_DATASET_.
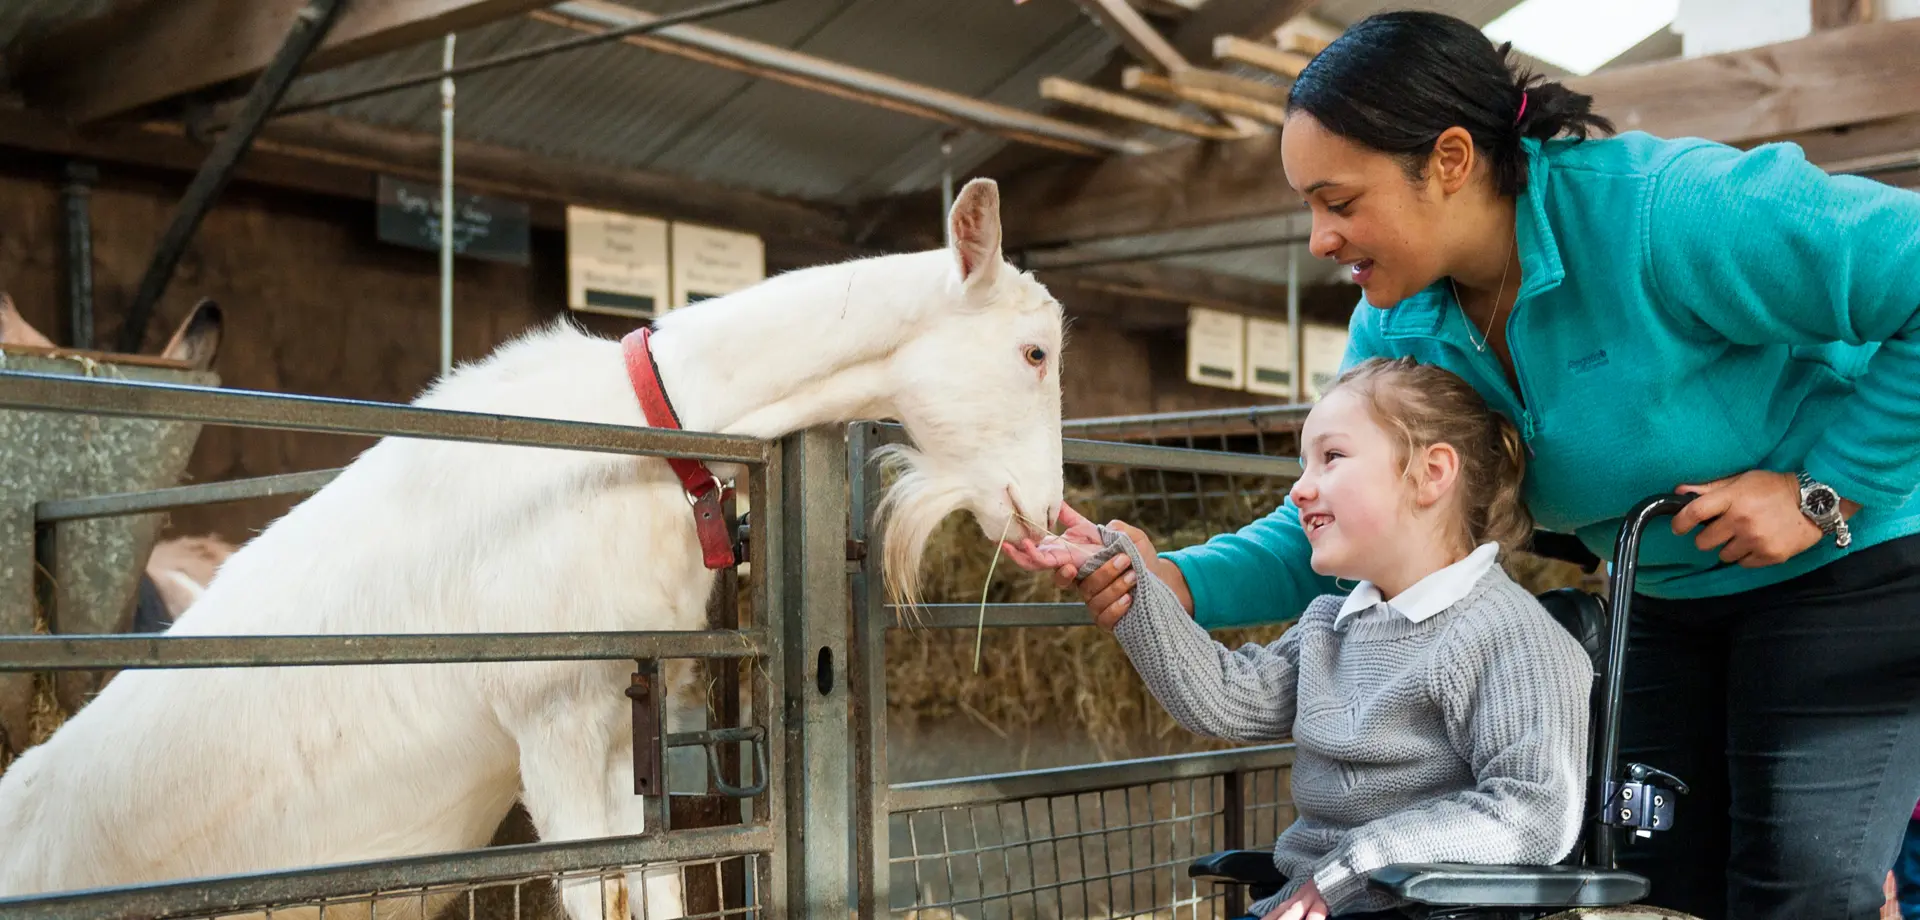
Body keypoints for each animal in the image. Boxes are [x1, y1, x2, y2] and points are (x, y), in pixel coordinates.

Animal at [0, 176, 1067, 918]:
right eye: (1036, 352)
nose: (1049, 517)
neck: (635, 440)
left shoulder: (628, 714)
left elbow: (656, 884)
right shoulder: (551, 712)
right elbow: (601, 893)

_PROBLEM_.
Give a single number: the count of lines above that include the word "right".

_OUTPUT_.
3